Debo confesar que, pese a la estratégica iluminación artificial, todo brillaba con luz interior y que, mientras me esforzaba en aprehender el espacio de espacios con pura estética cubista, llegué a concebir algo así como una visión sacramental de la realidad. Cipreses, abetos, encinas, rosales, geranios y begonias eran firmas trascendentales de la mente que ideó su disposición de lugar, volumen y tonalidad. Consideré que descifrar este locus amoenus me podía dispensar de la necesidad de la palabra escrita; incluso que mi reportaje resultaba mediocre ante la emoción profunda que este campesino-poeta, que es Godofredo Garabito, experimentaba por las cosas más sencillas, como descubrir en las hojas caídas un rayo de eternidad o fundirse con los secretos de un ciprés: “La noche es el secreto de un ciprés. / Es el ensueño/ de un ciprés que cabalga las estrellas”.

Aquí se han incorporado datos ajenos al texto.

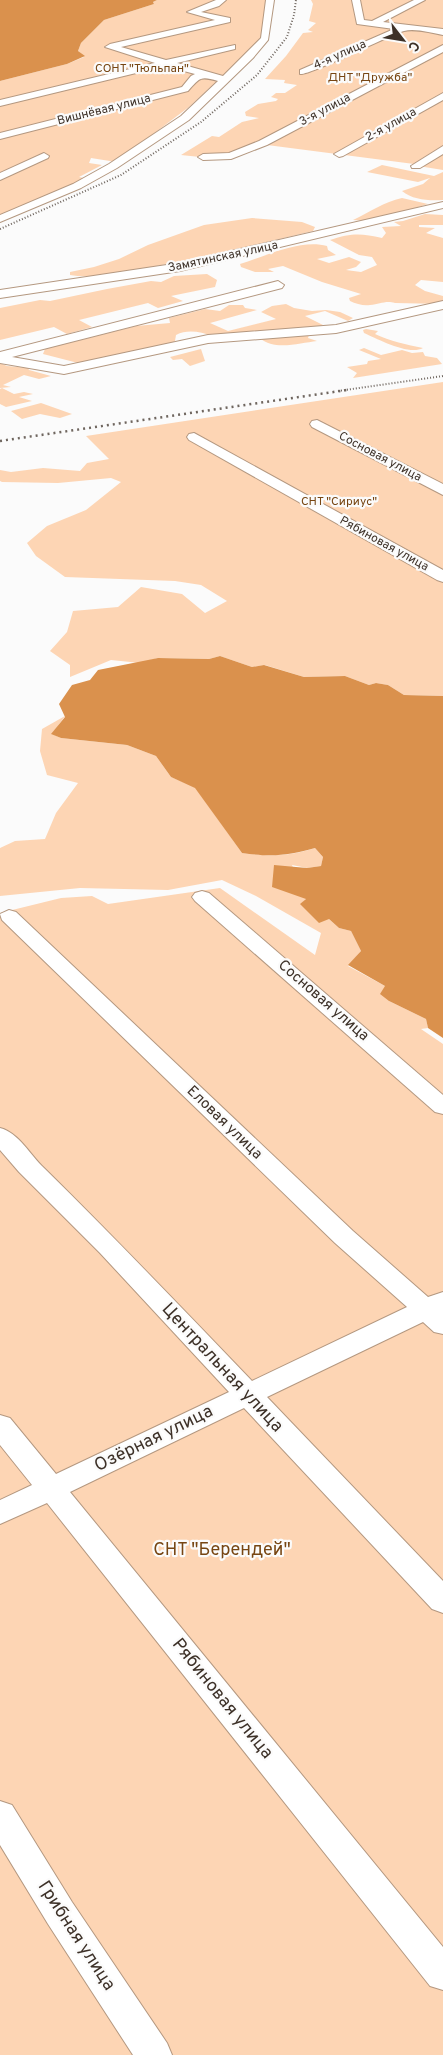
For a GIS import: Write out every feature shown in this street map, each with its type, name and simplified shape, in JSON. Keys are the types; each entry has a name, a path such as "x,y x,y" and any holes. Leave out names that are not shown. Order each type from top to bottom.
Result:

Ya de regreso, descubro mi predisposición por el encanto de estos jardines antes que por la riqueza artística de su casa-museo. Debe ser que me encuentro todavía cerca del ciprés que vigila La Virgen de los Torozos; que voy caminando por el sendero que conduce al recoleto jardín de la fuente donde, entre arcos y columnas, la blanca estatua de una Vestal refleja el azul de diminutas flores rendidas a sus pies; que contemplo desde allí el espléndido conjunto renacentista de columnas, escudos nobiliarios, estelas de diferentes épocas y paredes amuralladas que suavizan el rosal trepador y la hiedra. Debe ser que en la frescura placentera de aquellas noches que convocaban voces, aromas y colores, atrapé, sin ser ladrona, el reino interior de un poeta.